What Was I Thinking…

I took it for a ride today after three months of waiting. It was eye opening. You never appreciate suspension until you don’t have it. Got an hour in to workout the bugs and there weren’t many. The only surgery was cutting the front brakeline. It was good overall. I have to learn how to ride again. The rigid bike took me back to the days of mountain biking with t-shirts and toe clips, and Oakley Razor Blades in neon colors were cool.

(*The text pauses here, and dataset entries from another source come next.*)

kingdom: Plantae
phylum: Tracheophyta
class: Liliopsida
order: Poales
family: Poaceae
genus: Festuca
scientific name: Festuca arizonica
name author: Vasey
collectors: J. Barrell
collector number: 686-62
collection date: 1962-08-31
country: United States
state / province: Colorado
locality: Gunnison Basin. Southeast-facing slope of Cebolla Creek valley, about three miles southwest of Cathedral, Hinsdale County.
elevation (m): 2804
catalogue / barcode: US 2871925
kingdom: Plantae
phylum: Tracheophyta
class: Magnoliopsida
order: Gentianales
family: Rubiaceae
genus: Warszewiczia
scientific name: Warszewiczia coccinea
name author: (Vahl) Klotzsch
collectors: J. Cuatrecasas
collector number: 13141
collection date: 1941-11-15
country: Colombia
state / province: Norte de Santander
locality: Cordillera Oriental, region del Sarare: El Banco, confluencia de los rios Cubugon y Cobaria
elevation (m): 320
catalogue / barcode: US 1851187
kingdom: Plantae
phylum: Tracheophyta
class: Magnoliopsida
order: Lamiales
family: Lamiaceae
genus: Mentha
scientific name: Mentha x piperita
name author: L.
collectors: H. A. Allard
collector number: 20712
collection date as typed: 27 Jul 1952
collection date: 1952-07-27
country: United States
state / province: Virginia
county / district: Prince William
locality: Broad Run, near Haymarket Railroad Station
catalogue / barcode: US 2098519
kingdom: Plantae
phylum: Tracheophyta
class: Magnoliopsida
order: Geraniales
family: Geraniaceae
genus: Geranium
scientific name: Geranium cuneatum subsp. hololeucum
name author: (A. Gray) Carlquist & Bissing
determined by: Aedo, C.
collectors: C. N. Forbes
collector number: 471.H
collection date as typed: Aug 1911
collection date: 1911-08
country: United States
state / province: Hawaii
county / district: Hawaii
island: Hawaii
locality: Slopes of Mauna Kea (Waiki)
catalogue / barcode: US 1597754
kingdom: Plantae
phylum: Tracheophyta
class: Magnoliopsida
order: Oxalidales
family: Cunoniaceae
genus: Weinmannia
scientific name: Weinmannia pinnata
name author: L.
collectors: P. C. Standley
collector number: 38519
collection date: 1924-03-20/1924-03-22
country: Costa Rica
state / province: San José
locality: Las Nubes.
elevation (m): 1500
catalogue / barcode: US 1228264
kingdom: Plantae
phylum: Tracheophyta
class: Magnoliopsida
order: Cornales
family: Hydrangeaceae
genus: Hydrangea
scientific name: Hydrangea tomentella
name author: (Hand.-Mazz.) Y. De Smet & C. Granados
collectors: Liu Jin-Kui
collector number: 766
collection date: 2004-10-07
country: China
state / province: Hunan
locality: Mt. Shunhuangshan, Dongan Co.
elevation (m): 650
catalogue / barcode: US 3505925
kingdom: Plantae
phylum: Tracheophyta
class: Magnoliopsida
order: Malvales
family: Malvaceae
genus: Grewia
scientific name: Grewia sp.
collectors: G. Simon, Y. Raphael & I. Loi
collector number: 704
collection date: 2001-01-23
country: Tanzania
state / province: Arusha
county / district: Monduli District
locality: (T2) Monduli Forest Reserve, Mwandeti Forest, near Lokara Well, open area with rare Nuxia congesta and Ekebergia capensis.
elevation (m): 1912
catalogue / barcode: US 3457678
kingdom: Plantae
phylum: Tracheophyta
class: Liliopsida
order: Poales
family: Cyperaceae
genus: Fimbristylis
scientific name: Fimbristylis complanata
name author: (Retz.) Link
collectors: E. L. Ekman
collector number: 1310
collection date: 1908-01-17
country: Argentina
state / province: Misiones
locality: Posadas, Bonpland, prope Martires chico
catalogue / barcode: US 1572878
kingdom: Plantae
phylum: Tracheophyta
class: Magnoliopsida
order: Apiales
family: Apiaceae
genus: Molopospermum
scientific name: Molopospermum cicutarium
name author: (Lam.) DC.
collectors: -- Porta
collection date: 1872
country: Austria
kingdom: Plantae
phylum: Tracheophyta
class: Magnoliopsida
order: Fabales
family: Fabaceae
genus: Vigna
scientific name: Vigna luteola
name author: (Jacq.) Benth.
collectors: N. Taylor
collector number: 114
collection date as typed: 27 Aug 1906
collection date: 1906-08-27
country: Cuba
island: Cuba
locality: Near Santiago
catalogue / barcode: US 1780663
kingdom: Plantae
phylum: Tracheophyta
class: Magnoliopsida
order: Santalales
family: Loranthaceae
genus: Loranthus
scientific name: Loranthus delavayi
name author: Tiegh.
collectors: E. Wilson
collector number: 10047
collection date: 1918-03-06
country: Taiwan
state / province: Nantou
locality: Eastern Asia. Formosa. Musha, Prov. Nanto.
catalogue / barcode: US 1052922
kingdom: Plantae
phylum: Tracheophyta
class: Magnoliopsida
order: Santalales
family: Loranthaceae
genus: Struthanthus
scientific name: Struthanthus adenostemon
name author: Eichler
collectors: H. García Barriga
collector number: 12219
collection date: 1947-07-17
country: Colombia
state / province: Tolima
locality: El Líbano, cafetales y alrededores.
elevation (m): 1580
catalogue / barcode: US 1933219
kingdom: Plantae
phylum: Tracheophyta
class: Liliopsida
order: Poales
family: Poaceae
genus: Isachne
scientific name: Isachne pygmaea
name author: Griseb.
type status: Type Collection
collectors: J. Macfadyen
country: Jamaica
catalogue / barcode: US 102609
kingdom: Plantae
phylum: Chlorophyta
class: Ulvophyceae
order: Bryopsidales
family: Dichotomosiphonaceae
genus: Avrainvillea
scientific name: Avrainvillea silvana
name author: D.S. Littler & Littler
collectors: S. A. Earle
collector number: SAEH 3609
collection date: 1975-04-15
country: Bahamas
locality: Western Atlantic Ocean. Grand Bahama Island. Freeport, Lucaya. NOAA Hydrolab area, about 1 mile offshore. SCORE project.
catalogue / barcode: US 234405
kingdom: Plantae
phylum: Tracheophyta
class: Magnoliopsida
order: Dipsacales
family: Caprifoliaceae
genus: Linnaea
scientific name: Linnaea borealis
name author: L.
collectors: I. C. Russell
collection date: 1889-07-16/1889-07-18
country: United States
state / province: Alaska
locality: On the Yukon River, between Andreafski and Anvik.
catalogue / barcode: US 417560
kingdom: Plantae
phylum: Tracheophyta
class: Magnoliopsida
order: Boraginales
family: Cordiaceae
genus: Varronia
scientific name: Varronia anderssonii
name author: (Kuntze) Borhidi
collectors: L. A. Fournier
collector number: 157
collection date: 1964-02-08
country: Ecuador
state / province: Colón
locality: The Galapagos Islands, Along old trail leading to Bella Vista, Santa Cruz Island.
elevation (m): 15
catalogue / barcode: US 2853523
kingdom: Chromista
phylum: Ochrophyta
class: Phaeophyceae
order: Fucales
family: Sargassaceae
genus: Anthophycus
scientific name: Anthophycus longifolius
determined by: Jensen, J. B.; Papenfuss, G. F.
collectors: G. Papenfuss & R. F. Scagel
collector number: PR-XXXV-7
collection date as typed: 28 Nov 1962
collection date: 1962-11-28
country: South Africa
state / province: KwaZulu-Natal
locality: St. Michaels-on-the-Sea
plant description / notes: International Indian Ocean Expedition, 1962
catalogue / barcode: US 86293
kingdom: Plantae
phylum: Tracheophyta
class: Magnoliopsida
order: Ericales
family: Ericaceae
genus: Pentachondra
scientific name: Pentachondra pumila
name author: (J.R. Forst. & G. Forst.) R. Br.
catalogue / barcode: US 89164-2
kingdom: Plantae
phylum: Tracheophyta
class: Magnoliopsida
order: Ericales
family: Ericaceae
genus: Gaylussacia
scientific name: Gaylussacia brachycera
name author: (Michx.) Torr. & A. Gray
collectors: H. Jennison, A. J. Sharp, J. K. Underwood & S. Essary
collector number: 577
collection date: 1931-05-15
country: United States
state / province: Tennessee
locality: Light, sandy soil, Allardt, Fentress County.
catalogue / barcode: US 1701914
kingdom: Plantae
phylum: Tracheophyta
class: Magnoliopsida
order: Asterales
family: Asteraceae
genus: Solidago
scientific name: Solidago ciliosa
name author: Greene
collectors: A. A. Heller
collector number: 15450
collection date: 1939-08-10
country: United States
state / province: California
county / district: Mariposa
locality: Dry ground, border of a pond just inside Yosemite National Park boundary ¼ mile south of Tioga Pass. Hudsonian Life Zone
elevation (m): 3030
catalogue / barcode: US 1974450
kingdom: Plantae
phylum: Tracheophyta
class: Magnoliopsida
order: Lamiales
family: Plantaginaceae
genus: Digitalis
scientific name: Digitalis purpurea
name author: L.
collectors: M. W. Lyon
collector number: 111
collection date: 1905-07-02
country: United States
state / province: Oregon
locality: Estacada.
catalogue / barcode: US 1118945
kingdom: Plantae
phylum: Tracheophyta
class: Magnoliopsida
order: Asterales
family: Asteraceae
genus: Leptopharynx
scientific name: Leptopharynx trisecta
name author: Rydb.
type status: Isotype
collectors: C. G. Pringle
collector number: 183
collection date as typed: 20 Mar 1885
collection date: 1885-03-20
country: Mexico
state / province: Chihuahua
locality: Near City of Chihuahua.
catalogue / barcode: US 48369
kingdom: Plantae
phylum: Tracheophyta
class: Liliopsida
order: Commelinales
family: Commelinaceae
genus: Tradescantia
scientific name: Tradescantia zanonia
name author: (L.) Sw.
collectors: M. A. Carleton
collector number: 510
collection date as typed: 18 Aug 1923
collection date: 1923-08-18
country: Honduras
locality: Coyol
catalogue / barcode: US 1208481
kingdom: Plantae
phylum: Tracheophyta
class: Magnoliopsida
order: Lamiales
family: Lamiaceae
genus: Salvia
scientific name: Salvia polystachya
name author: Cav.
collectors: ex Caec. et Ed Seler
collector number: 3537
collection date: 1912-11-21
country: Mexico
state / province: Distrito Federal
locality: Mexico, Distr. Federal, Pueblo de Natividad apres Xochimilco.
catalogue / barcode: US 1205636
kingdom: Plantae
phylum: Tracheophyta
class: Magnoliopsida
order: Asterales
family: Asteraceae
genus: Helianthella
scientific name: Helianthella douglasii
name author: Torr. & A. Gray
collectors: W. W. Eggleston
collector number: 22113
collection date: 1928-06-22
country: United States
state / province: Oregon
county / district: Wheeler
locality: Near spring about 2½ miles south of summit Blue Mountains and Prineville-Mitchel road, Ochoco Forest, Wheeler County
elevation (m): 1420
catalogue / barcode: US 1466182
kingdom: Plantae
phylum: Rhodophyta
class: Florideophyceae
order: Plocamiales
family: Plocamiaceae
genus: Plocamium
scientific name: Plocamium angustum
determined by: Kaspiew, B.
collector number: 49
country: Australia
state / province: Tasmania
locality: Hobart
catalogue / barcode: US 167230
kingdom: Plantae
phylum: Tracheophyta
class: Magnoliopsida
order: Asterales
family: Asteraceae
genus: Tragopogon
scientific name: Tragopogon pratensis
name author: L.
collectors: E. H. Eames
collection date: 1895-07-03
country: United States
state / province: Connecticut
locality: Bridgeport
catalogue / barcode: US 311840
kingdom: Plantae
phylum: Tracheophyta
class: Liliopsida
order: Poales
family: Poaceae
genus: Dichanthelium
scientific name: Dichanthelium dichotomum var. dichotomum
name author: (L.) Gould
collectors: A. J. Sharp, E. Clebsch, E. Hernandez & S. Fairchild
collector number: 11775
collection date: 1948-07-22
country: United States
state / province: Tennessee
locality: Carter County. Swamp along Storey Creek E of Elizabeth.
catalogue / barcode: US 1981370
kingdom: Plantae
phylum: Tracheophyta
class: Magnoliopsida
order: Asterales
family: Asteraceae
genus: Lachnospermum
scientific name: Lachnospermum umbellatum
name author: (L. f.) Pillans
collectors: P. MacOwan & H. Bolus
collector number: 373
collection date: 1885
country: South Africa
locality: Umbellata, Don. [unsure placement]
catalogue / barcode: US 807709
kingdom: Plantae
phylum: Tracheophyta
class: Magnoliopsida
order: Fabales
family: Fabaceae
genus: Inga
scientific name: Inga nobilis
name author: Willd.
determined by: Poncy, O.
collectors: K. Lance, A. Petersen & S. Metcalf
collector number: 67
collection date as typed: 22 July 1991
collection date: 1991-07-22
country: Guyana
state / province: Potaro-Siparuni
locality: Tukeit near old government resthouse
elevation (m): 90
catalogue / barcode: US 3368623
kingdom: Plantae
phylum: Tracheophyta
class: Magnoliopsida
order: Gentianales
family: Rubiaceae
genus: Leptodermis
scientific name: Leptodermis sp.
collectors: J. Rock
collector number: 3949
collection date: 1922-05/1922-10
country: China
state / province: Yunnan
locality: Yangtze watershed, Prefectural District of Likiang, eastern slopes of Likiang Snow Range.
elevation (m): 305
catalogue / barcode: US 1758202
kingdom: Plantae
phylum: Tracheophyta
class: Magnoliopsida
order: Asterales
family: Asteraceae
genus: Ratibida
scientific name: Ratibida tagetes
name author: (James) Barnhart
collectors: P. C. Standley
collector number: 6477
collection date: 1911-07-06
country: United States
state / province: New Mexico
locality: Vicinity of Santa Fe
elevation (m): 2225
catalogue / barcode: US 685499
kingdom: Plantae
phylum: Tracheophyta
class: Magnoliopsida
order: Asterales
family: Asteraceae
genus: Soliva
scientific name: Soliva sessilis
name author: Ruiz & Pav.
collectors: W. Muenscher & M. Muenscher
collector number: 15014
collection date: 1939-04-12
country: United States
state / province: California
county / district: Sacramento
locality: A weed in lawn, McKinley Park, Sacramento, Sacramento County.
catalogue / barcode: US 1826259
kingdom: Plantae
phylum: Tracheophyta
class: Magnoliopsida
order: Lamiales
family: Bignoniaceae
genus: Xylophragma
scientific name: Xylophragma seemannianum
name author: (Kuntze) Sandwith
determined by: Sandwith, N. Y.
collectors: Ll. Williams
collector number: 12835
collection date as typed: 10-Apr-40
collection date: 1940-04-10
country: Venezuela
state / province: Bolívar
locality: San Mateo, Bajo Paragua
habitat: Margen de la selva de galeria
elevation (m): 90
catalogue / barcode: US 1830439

This will be my ride for Felasco. I have five weeks to get my shit together. I have done more training for the beer drinking than the ride itself lately. I only have two Fat Tire Ales left, so training will officially start after this blog. I threw the singlespeed rigid gauntlet down and am going to stick to it. I am shooting for 50 miles and will make the game day decision on the extra miles. What is it, 64? If I complete that, I might be so excited, that I punch BigWorm in his man-pleaser(mouth). I could go on, but I am officially unable to operate a motor vehicle. So I will end with a call out.
Come on fuckers! Felasco on a singlespeed, cause misery love company. In all seriousness, can’t wait to see and ride with you douchebags.